> Exercise
Every record must be written out once more, with nothing added or omitted.

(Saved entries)
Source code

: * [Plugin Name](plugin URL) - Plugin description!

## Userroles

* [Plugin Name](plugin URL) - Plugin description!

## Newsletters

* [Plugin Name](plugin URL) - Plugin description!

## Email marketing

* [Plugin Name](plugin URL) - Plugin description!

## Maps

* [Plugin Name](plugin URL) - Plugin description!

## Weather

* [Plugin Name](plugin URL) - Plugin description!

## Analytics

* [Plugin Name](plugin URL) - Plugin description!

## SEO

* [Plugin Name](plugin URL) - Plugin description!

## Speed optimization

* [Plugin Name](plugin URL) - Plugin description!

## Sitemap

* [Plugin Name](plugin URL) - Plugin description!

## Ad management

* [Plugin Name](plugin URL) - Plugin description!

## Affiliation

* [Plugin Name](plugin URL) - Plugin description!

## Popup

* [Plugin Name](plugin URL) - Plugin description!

> Written response
Source code

: * [Plugin Name](plugin URL) - Plugin description!

## Userroles

* [Plugin Name](plugin URL) - Plugin description!

## Newsletters

* [Plugin Name](plugin URL) - Plugin description!

## Email marketing

* [Plugin Name](plugin URL) - Plugin description!

## Maps

* [Plugin Name](plugin URL) - Plugin description!

## Weather

* [Plugin Name](plugin URL) - Plugin description!

## Analytics

* [Plugin Name](plugin URL) - Plugin description!

## SEO

* [Plugin Name](plugin URL) - Plugin description!

## Speed optimization

* [Plugin Name](plugin URL) - Plugin description!

## Sitemap

* [Plugin Name](plugin URL) - Plugin description!

## Ad management

* [Plugin Name](plugin URL) - Plugin description!

## Affiliation

* [Plugin Name](plugin URL) - Plugin description!

## Popup

* [Plugin Name](plugin URL) - Plugin description!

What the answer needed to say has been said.